Oral friction on the tongue surface plays a pivotal role in mechanics of food transport, speech, sensing, and hedonic responses. The highly specialized biophysical features of the human tongue such as micropapillae-dense topology, optimum wettability, and deformability present architectural challenges in designing artificial tongue surfaces, and the absence of such a biomimetic surface impedes the fundamental understanding of tongue–food/fluid interaction. Herein, we fabricate for the first time, a 3D soft biomimetic surface that replicates the topography and wettability of a real human tongue. The 3D-printed fabrication contains a Poisson point process-based (random) papillae distribution and is employed to micromold soft silicone surfaces with wettability modifications. We demonstrate the unprecedented capability of these surfaces to replicate the theoretically defined and simulated collision probability of papillae and to closely resemble the tribological performances of human tongue masks.
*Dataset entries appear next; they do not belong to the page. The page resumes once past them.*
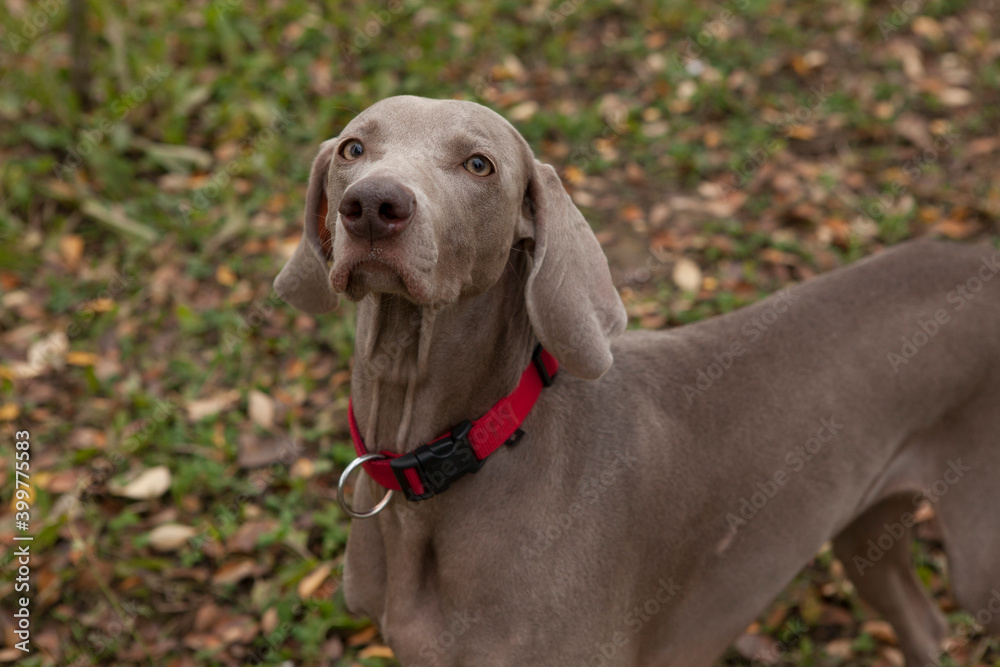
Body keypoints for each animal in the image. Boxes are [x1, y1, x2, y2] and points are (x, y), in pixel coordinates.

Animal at [274, 95, 1000, 667]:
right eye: (354, 146)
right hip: (866, 525)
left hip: (978, 563)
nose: (372, 205)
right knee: (922, 620)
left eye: (479, 164)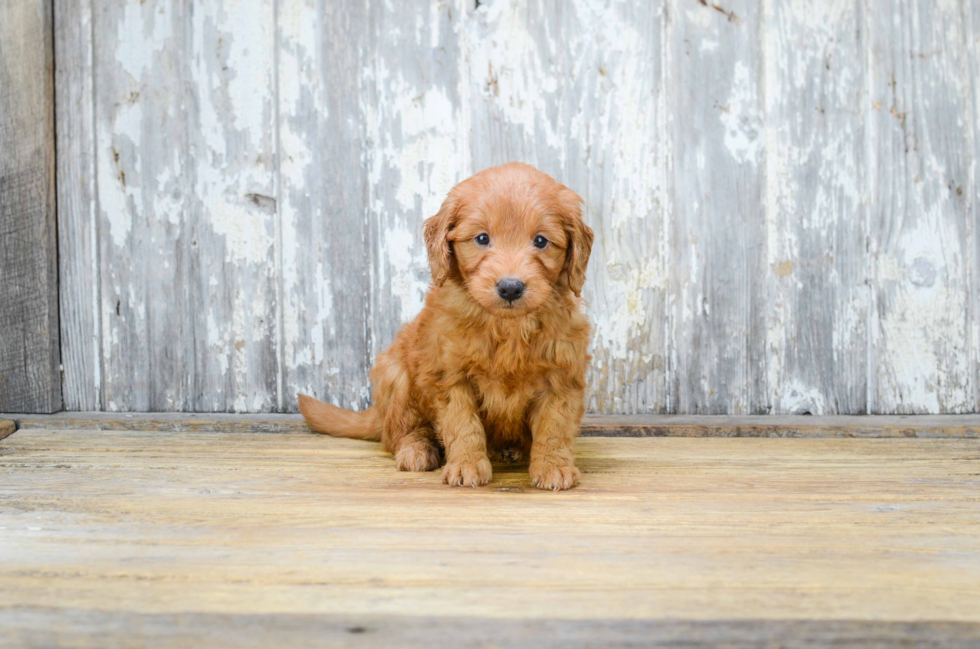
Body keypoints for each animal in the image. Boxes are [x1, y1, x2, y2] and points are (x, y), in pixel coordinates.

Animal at [294, 162, 592, 492]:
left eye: (541, 241)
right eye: (482, 239)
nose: (510, 288)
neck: (506, 327)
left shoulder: (562, 376)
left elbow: (555, 427)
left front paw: (553, 467)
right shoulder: (449, 376)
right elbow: (463, 424)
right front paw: (467, 465)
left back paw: (508, 448)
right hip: (396, 374)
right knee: (399, 432)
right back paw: (417, 450)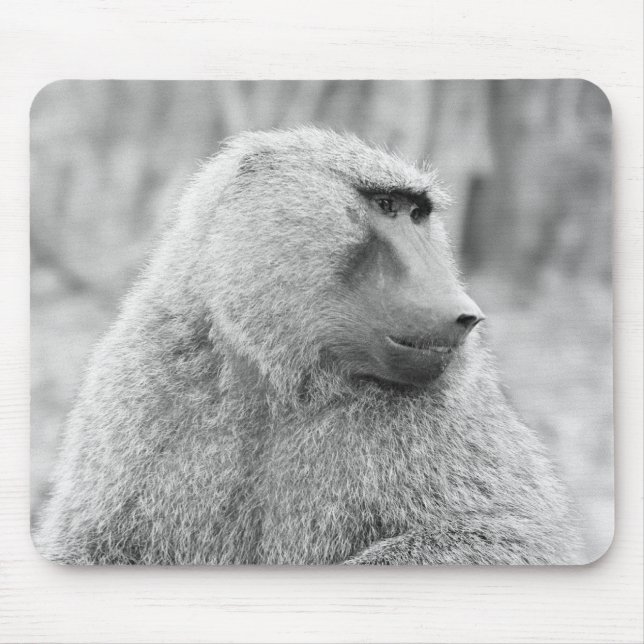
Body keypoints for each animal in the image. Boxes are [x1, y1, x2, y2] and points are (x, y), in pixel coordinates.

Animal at [34, 127, 582, 565]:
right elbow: (92, 543)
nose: (466, 314)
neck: (281, 381)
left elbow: (513, 536)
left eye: (418, 214)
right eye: (385, 206)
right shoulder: (138, 380)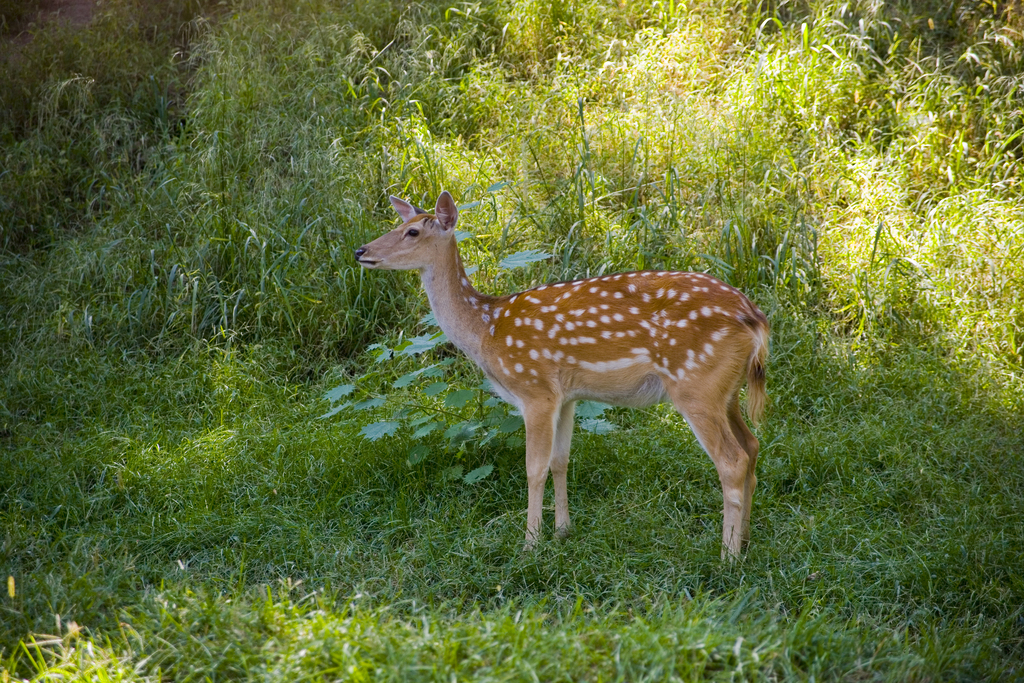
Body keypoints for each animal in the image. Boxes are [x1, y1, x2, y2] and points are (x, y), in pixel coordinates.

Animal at [358, 189, 770, 557]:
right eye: (399, 223)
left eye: (413, 232)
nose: (361, 251)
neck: (486, 330)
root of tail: (755, 319)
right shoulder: (568, 396)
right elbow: (561, 461)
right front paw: (562, 532)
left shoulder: (535, 390)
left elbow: (534, 468)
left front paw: (530, 545)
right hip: (724, 390)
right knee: (752, 446)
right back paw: (747, 540)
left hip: (694, 384)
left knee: (732, 461)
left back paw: (727, 556)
These de novo biomimetic surfaces pave the way for accurate quantification of mechanical interactions in the soft oral mucosa.

中文翻译：

---

用于摩擦学应用的3D仿生舌头模拟表面

舌头表面的口腔摩擦在食物运输，语音，感知和享乐反应的机制中起着关键作用。人类舌头的高度专业化的生物物理特征，例如微乳头密集的拓扑结构，最佳的润湿性和可变形性，在设计人造舌头表面时面临着结构上的挑战，而缺乏这种仿生表面阻碍了对舌头-食物/流体相互作用的基本理解。在此，我们首次制造了3D仿生软表面，可复制真实人舌的形貌和可湿性。3D打印的制造品包含基于泊松点法的（随机）乳头状分布，并用于微模制具有润湿性修饰的柔软硅树脂表面。我们证明了这些表面具有空前的能力，能够复制理论上定义和模拟的乳头碰撞概率，并非常类似于人类口罩的摩擦学性能。这些从头仿生的表面为精确定量口腔粘膜中的机械相互作用铺平了道路。